Hyperglycemia results in inhibition of cleavage of integrin-associated protein (IAP) thereby allowing it to bind to SHPS-1 which results in pathophysiologic changes in endothelial function.

This study determined if an anti-rat IAP antibody directed against the SHPS-1 binding site which disrupts IAP/SHPS-1 association could inhibit these pathophysiologic changes.

The anti-IAP antibody inhibited IGF-I-stimulated SHPS-1, p52Shc, MAP kinase phosphorylation, and proliferation in endothelial cells.

To determine if it could reverse established pathophysiologic changes in vivo, this antibody or normal rat IgG F(ab)2 was injected intraperitoneally for 6 weeks into rats that had diabetes for 4 weeks.

Optical coherence tomography (OCT) showed that retinal thickness increased at 4 weeks and this increase was maintained in rats treated with the control antibody for an additional 6 weeks.

The increase was reversed by anti-IAP antibody treatment (84.6±2.0 compared to 92.3±2.5 μm, p<0.01).

This value was similar to nondiabetic animals (82.2±1.6 μm, p, NS).

The anti-IAP antibody also decreased retinal vascular permeability (0.62±0.12 vs.

0.96±0.25%/g/h, p<0.001).

To determine if it was effective after local injection, this antibody or control was administered via intravitreal injection.

After 3 weeks, retinal thickness increased to 6.4±2.8% in diabetic rats, and IAP antibody treatment prevented this increase (0.8±2.5%, p<0.01).

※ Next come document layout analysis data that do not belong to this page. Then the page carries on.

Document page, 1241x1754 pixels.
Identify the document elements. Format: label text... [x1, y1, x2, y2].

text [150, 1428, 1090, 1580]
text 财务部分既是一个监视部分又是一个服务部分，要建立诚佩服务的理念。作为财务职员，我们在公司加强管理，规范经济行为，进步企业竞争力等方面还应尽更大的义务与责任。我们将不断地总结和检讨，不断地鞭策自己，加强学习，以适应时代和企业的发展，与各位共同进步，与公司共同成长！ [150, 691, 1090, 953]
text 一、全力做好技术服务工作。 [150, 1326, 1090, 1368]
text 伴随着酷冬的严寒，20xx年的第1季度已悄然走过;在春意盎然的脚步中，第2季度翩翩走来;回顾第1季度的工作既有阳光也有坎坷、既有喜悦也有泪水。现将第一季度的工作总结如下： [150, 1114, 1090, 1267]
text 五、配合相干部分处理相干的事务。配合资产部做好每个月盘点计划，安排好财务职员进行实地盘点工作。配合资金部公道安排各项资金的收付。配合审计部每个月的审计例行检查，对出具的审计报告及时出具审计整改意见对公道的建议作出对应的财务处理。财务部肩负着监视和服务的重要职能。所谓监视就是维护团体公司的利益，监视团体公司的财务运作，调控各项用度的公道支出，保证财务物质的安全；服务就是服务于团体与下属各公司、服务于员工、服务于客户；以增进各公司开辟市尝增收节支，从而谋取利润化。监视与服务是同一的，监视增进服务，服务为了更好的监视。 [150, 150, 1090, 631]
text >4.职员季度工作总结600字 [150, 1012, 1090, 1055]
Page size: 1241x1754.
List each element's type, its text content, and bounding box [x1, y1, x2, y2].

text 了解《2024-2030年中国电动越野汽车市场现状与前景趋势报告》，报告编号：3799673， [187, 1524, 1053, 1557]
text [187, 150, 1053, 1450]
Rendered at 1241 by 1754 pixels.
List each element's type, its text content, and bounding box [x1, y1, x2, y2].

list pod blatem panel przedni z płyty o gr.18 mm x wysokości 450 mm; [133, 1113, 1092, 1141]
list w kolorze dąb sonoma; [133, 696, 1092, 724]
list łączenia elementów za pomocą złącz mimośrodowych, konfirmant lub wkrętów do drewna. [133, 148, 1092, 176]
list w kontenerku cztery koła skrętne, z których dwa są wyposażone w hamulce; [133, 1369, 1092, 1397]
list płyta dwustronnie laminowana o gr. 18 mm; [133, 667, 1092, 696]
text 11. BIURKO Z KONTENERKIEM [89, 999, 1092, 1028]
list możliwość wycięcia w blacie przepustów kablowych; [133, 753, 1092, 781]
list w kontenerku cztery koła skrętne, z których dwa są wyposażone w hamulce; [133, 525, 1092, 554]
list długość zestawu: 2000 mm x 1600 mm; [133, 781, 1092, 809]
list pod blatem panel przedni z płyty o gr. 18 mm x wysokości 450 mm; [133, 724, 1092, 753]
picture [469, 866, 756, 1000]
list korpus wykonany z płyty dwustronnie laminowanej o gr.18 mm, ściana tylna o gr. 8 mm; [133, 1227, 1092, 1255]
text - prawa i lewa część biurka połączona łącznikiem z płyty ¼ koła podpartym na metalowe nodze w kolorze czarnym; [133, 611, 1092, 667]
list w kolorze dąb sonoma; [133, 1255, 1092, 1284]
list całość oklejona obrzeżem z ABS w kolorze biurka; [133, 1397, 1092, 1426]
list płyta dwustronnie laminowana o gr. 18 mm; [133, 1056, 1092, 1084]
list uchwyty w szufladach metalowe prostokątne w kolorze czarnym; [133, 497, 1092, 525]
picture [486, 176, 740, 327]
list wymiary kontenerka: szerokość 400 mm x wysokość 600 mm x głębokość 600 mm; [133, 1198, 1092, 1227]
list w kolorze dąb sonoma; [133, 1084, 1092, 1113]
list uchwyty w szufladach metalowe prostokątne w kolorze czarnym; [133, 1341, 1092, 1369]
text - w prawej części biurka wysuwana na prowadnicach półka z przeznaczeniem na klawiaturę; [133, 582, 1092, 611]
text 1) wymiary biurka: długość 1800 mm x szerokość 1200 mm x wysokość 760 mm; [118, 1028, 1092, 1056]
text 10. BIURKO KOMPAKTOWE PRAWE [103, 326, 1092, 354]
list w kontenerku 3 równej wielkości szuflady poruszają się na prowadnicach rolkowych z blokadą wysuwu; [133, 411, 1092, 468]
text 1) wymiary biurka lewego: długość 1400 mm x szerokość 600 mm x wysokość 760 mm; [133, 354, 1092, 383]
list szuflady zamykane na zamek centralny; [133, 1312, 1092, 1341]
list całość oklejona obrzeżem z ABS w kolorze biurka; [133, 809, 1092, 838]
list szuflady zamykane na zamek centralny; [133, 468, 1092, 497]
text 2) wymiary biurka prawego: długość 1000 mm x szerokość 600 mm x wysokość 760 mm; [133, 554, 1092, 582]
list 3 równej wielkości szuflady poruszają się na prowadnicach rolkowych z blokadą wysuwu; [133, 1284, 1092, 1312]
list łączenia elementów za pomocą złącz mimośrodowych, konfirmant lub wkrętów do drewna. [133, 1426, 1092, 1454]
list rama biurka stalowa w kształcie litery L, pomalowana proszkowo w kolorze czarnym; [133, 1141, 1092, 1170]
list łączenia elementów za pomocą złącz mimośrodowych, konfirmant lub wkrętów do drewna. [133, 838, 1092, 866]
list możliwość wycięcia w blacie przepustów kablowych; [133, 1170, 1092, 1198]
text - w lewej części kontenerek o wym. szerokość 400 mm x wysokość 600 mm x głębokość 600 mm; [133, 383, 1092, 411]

It also prevented the increase of retinal vascular permeability (0.92±0.62 vs.

1.63±0.99%/g/h, p<0.001).

Biochemical analyses of retinal extracts showed that the anti-IAP antibody inhibited IAP/SHPS-1 association and SHPS-1 phosphorylation.

This resulted in inhibition of AKT activation and VEGF synthesis in the retina: changes associated with increased vascular permeability.

We conclude the anti-rat IAP antibody disrupts IAP/SHPS-1 association and attenuates aberrant IGF-I signaling thereby preventing or reversing the progression of retinal pathophysiological changes.